* _WORK TASK_:
Reproduce each line of text from the records below without altering a single character, and leave out the pictures.

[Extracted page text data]
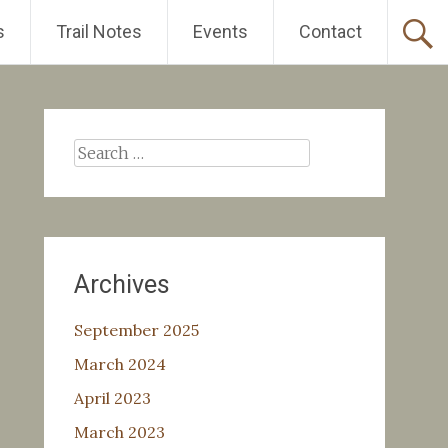
s
Trail Notes
Events
Contact
Search
for:
Archives
September 2025
March 2024
April 2023
March 2023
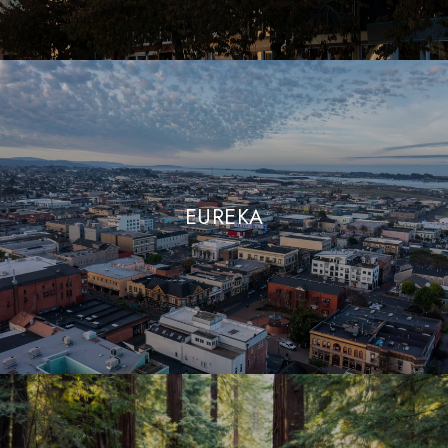
EUREKA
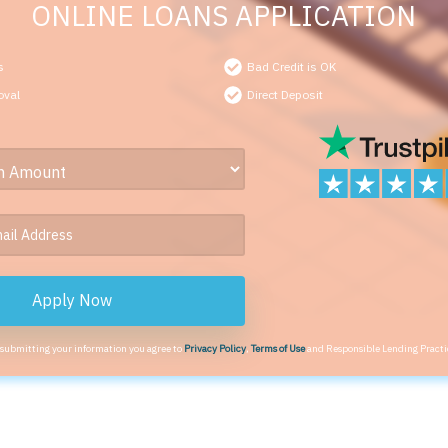
ONLINE LOANS APPLICATION
s
Bad Credit is OK
oval
Direct Deposit
Apply Now
 submitting your information you agree to
Privacy Policy
,
Terms of Use
and Responsible Lending Practi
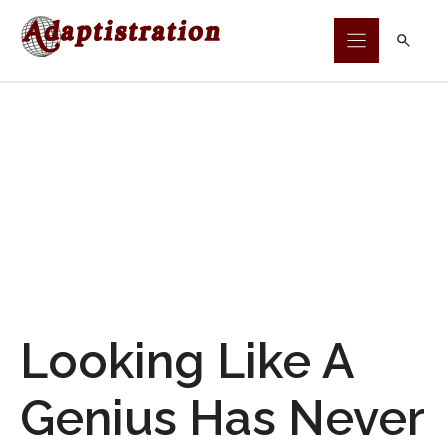
Skip
to
content
Looking Like A
Genius Has Never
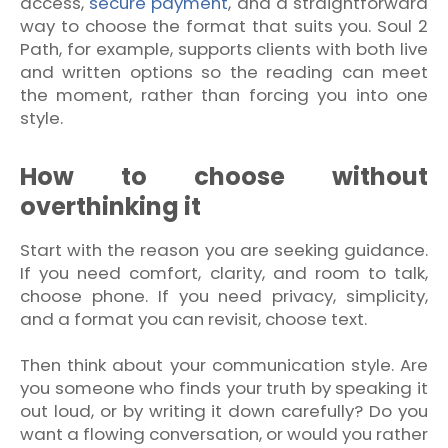
access,
secure payment
, and a straightforward
way to choose the format that suits you. Soul 2
Path, for example, supports clients with both live
and written options so the reading can meet
the moment, rather than forcing you into one
style.
How to choose without
overthinking it
Start with the reason you are seeking guidance.
If you need comfort, clarity, and room to talk,
choose phone. If you need privacy, simplicity,
and a format you can revisit, choose text.
Then think about your communication style. Are
you someone who finds your truth by speaking it
out loud, or by writing it down carefully? Do you
want a flowing conversation, or would you rather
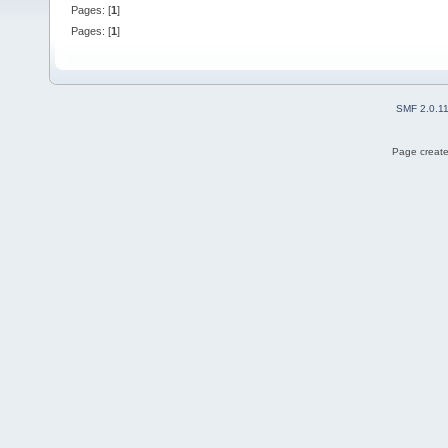
Pages: [
1
]
Pages: [
1
]
SMF 2.0.1
Page create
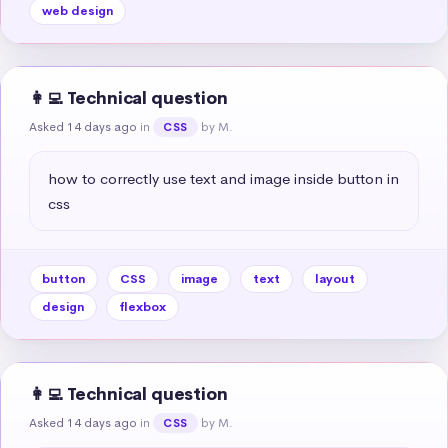
web design
👩‍💻 Technical question
Asked 14 days ago
in
by M.
CSS
how to correctly use text and image inside button in 
css
button
CSS
image
text
layout
design
flexbox
👩‍💻 Technical question
Asked 14 days ago
in
by M.
CSS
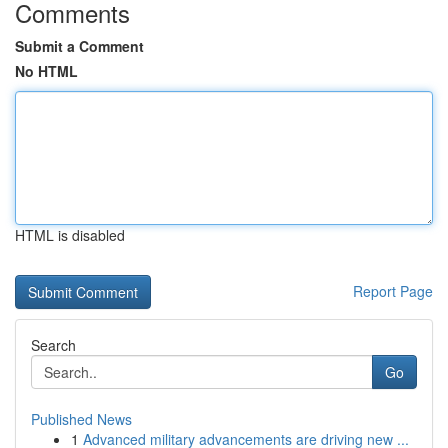
Comments
Submit a Comment
No HTML
HTML is disabled
Report Page
Search
Go
Published News
1
Advanced military advancements are driving new ...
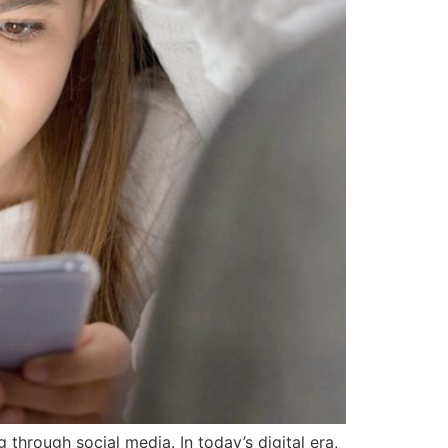
 through social media. In today’s digital era,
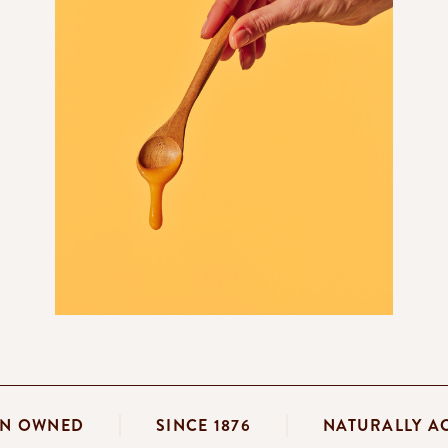
IAN OWNED
SINCE 1876
NATURALLY 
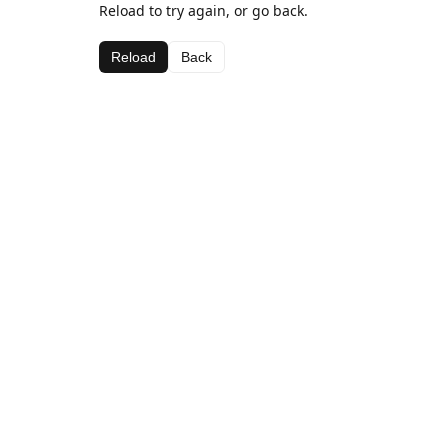
Reload to try again, or go back.
Reload
Back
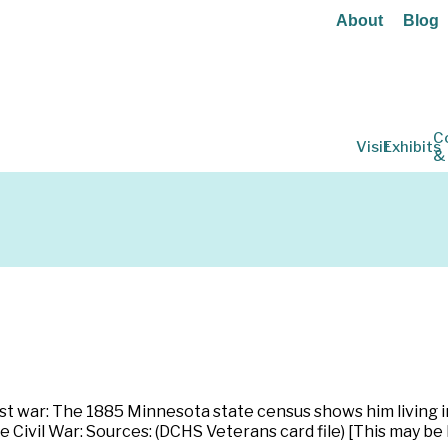
About
Blog
C
Visit
Exhibits
&
Post war: The 1885 Minnesota state census shows him living
e Civil War: Sources: (DCHS Veterans card file) [This may be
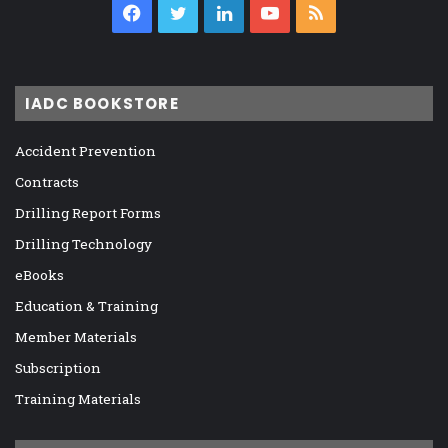
Facebook
Twitter
LinkedIn
YouTube
RSS
IADC BOOKSTORE
Accident Prevention
Contracts
Drilling Report Forms
Drilling Technology
eBooks
Education & Training
Member Materials
Subscription
Training Materials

* _COMPLETED TASK_:
s
Trail Notes
Events
Contact
Search
for:
Archives
September 2025
March 2024
April 2023
March 2023
EUREKA
ONLINE LOANS APPLICATION
s
Bad Credit is OK
oval
Direct Deposit
Apply Now
 submitting your information you agree to
Privacy Policy
,
Terms of Use
and Responsible Lending Practi
Skip
to
content
Looking Like A
Genius Has Never
access,
secure payment
, and a straightforward
way to choose the format that suits you. Soul 2
Path, for example, supports clients with both live
and written options so the reading can meet
the moment, rather than forcing you into one
style.
How to choose without
overthinking it
Start with the reason you are seeking guidance.
If you need comfort, clarity, and room to talk,
choose phone. If you need privacy, simplicity,
and a format you can revisit, choose text.
Then think about your communication style. Are
you someone who finds your truth by speaking it
out loud, or by writing it down carefully? Do you
want a flowing conversation, or would you rather
Pages: [
1
]
Pages: [
1
]
SMF 2.0.1
Page create
web design
👩‍💻 Technical question
Asked 14 days ago
in
by M.
CSS
how to correctly use text and image inside button in 
css
button
CSS
image
text
layout
design
flexbox
👩‍💻 Technical question
Asked 14 days ago
in
by M.
CSS
Comments
Submit a Comment
No HTML
HTML is disabled
Report Page
Search
Go
Published News
1
Advanced military advancements are driving new ...
 through social media. In today’s digital era,
IAN OWNED
SINCE 1876
NATURALLY 
Reload to try again, or go back.
Reload
Back
About
Blog
C
Visit
Exhibits
&
Post war: The 1885 Minnesota state census shows him living
e Civil War: Sources: (DCHS Veterans card file) [This may be
Facebook
Twitter
LinkedIn
YouTube
RSS
IADC BOOKSTORE
Accident Prevention
Contracts
Drilling Report Forms
Drilling Technology
eBooks
Education & Training
Member Materials
Subscription
Training Materials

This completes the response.